EXTRACT PROVIDED:
= = = = =
DRDO for “Reputation Management”

I’m sure everyone saw Amitav Ranjan’s report in The Indian Express a few days ago about how DRDO has hired the services of the National Council for Applied Economic Research (NCAER) to compile a study of the organisation’s contributions to the military sector, civil sector, industry, economy and beyond.

Ranjan, with whom I reported the eight-part series on DRDO in November last year, points out in his current report that the NCAER misadventure is simply for DRDO to “showcase some of its successes in failed defence projects that have found application in the corporate world.”

The Express followed with a stinging editorial in today’s edition that I couldn’t possibly agree with more. The edit said, “Cosmetic exercises at managing reputation can delay change, an outcome that will incidentally be welcomed by the DRDO brass.” Too, too, true. Why is it that DRDO Bhavan will subject itself to absolutely everything – including a study (with financial implications) about its contribution to society – when it should be making deep introspections about how best to manage its future? “Reputation management”. I couldn’t have put it better.

Ever since the DRDO series in the Express last year, the organization has embarked on an inspired – and in some ways, constructive – public relations exercise to try and understand why perceptions of it are the way they are in the media, and why they are so resoundingly consistent. That hasn’t of course stopped stubborn opinion about wet-behind-the-ears reporters who don’t understand technology. Honestly, that’s cowardice. You definitely don’t need to understand too much technology to understand what straightforwardly prudent, and what makes for simple pseudo-nationalistic – and ultimately retrograde – hubris. Getting an economic research body to compile what will ultimately be used as a shield against criticism for eternity is not just juvenile, but it actually serves no real purpose. I speak strictly for myself, but am pretty sure the government and the people (at least those who are interested) would much rather see an Akash or an Arjun delivered on time, rather than a statistics-infested advert for an astonishingly wasteful organization that predicates its only defences on a handful of (definitely) successful programmes.
= = = = =
DATASET EXTRACT:
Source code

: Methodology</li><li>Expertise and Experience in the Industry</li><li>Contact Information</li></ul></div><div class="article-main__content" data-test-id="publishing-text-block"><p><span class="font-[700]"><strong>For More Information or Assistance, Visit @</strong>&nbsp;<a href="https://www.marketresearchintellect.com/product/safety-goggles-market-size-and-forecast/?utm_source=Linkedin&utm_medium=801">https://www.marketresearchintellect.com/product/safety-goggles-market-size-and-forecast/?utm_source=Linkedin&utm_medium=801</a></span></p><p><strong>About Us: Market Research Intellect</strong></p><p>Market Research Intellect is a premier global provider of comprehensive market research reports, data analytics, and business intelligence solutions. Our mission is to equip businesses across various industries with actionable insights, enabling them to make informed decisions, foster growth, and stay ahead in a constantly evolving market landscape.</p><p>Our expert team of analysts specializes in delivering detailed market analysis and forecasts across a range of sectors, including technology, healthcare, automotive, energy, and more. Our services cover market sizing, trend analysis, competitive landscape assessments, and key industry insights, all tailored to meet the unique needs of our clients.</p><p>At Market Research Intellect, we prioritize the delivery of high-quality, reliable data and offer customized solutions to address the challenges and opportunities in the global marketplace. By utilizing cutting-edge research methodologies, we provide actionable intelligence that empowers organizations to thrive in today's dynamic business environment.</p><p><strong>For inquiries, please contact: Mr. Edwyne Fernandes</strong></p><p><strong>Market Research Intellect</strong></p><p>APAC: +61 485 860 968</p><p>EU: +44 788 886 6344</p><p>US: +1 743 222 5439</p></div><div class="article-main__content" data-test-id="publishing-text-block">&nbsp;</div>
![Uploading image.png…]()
= = = = =
STUDY QUESTIONS:
- A) Please translate this sentence from the DRDO piece into Spanish: "The Express followed with a stinging editorial in today’s edition that I couldn’t possibly agree with more."
- B) According to the DRDO piece, which organization did DRDO hire to compile a study of its contributions?
- C) Summarize the DRDO piece in two sentences.

EXPECTED RESULTS:
- A) The Express publicó a continuación un editorial mordaz en la edición de hoy con el que no podría estar más de acuerdo.

- B) The National Council for Applied Economic Research (NCAER).

- C) DRDO has hired the National Council for Applied Economic Research to compile a study of its contributions to the military sector, civil sector, industry and economy, a move reported by Amitav Ranjan in The Indian Express and criticized in a stinging Express editorial as a cosmetic exercise in reputation management. The author calls the study juvenile and purposeless, arguing that DRDO should be introspecting about its future and that the government and people would rather see an Akash or an Arjun delivered on time.